Follow these steps in your job search and land the job you want
Knowing you need to get out there and find a new job is one thing, but knowing where to begin your job search is another. Before you start to burn yourself out by doing everything at the same time, however, take some time to consider your approach.
This is your ultimate online job search strategy.
Get your resume ready
Ensure you’re carefully reading job descriptions, which will clue you into the skills and qualities you should be highlighting. Incorporating the right keywords can get your resume past an applicant tracking system (ATS), which plenty of companies are now incorporating in their recruitment processes.
Search engine optimization consultant Rachel Rowan Stamper advises that even if a company is not using an ATS, “including clear, relevant keywords increases the odds that your skills will jump off the page to someone screening with limited time”.
But it’s not just your resume that you should be working on once you decide to begin a job search. You’ll need to ensure your social media profiles are in order, since companies are increasingly using these networks to hire new people - 65 percent do so, according to the Society for Human Resource Management.
Social media can be a highly valuable tool during your job search, so make sure you’re presenting yourself as capable and qualified to impress anyone who happens to be doing some background research on you.
Glassdoor’s Catherine Burns advises taking some time to “reflect on what you’d like to do and why you feel that’s the right path for you” before you begin your job search.
She recommends you begin by thinking about your long-term goals since those don’t need to be too specific. Consider where you want to be in ten years from now, then work backwards from there down to five years, one year, and six months.
Once you’ve done this, think of the employers you want to work for. Make a list of the values you prioritize and what you’re looking for in an employer, then narrow down the organizations you’ll potentially apply to from this list. These companies should be the first you approach.
Prepare your elevator pitch
You need to give a great answer when you’re asked to tell the hiring manager a bit about yourself. Your elevator pitch can help you nail down what you’re looking for, as well as help you establish the value you can add to a company. This can give you a confidence boost when you need it most.
Your elevator pitch should consist of a short summary of your experience, why you’re looking to move on and what value you can add to the company interviewing you. Use it to differentiate yourself so you start strong and set the tone for the rest of the interview.
By immediately emphasizing how you can contribute to the company’s growth, you’ll be giving yourself a shot at convincing the hiring manager you’re the person for the job.
Track your activity
With so much going on, the job search can be a confusing time, so it’s advisable to track your activities so you know what you’ve done. After all, you don’t want to risk sending two different applications for the same job. As Burns explains, “job searching is a time-consuming process and requires regular attention”, so you’ll need to dedicate some time to tracking what you’ve done.
Keep a spreadsheet with your activity recorded to ensure there are no double applications or resumes addressed to the wrong person. Here, you can include details of the organizations you’ve applied to, as well as any deadlines for requested work samples or important dates. It’s a good idea to use a cloud-based service so you can access and edit it from various devices wherever you happen to be.

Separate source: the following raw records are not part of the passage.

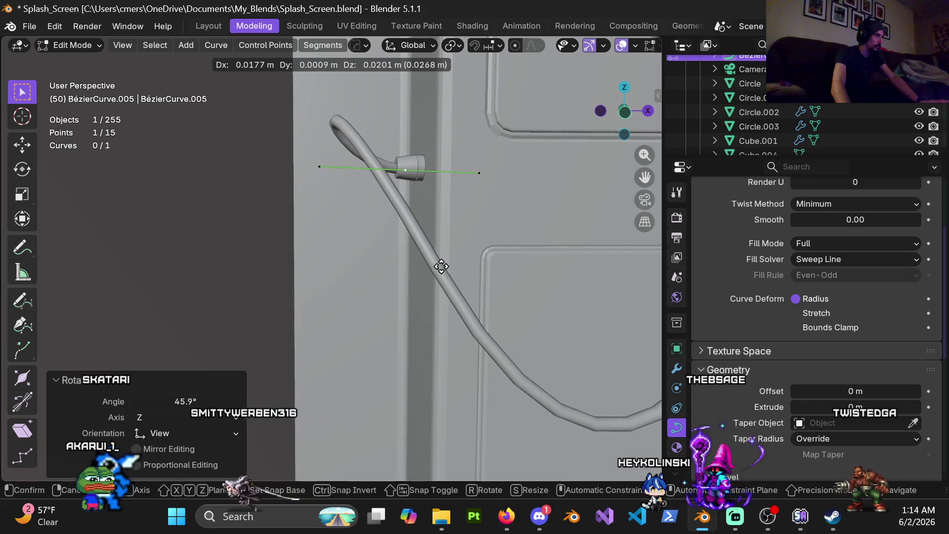
click(442, 266)
mouse_move(441, 266)
middle_down()
mouse_move(411, 204)
mouse_move(490, 212)
middle_up()
click(472, 223)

Meeting the right people can open doors to new opportunities, as well as boost your opportunities for learning and developing your skills. However, don’t assume you have to constantly meet dozens of people for this to pay off.
Andrew Sobel, author of Power Relationships, found that most professionals could identify around 25 people that had made a difference to their careers. He advises figuring out who the most important people are and maintaining strong relationships with them.
Once you’ve identified someone you want to connect with, Sobel suggests, you should find a way to help that person. It's always worth finding out their desires and concerns because the chances are high that you'll be able to offer something worthwhile.
He also suggests that you should play the long game and get onside with up and coming influencers as it will be easier to break into their network early in their careers. Do you know someone who’s going places? Make a connection and foster a strong relationship with that person as it could pay off immensely as you continue your job search.